TEXT BLOCK
++++++
My son leaves for a hotel near MEPS on the 19th, goes to MEPS on the 20th and then goes to the airport to go to BC. We went to MEPS when he entered into the DEP program a few months ago. I'm trying to decide if I want to say my goodbyes to him at our home before the recruiter takes him to the hotel or if I want to drive in horrible traffic the next day for 2 hours and see the swearing in again. I feel like if it's anything like the 1st swearing in, I will barely get to see him but at the same time I don't want him to be the only person with no family if everyone else is going. He doesn't care, he's just excited to leave but I'm a mess and probably overthinking the whole thing. Any advise?
My nephew begged us not to go to the swearing in. I think its an emotional thing for them, and for some people it may be worse having family watching. You have to do what you feel is right.
I'm leaning towards not going to MEPS because I barely saw him the last time he went yet I was there for about 4 hours. Then on the other hand, will I regret not having those moments. I swear I'll need therapy before this over ;)
momof3, you've gotten good advice. Do what feels right to you.
I put some info on your My Page that will help you to know what to expect after he ships.
You are very welcome.
My son said he does NOT want us to go despite the fact that his dad and I took the day off work for this. We are going to say goodbye today and he will do hotel tonight and MEPS tomorrow and then the van ride to GL. We will look forward to his 5 second phone call Monday night. When he swore in in March he said there were a few family members hanging around saying their final goodbyes to those leaving, however he thought nothing worth seeing. I think you may be disappointed in the send off from MEPS, unless you really want that picture in front of the flag.
Thank you. As of right now, I'm not going to MEPS. We have the pictures from the first time so that's not a necessity and my son has said he doesn't think I should go because he may only be there a short time. I'll know more tonight after he speaks to his recruiter one last time. I want to be excited for him but right now I'm just so stinking sad.
++++++
DATASET EXCERPT
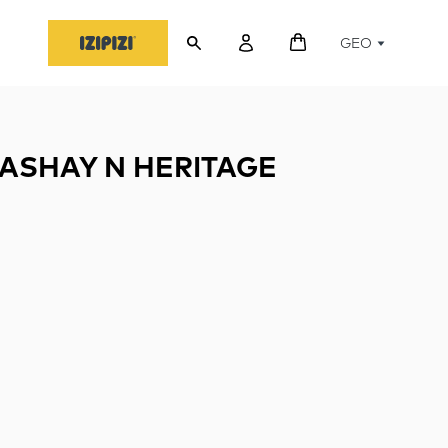
GEO
ASHAY N HERITAGE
++++++
WORK REQUIRED
In the discussion about the MEPS send-off, how long does the first writer say they were at MEPS the last time?

RESPONSE TO THE EXERCISE
About 4 hours.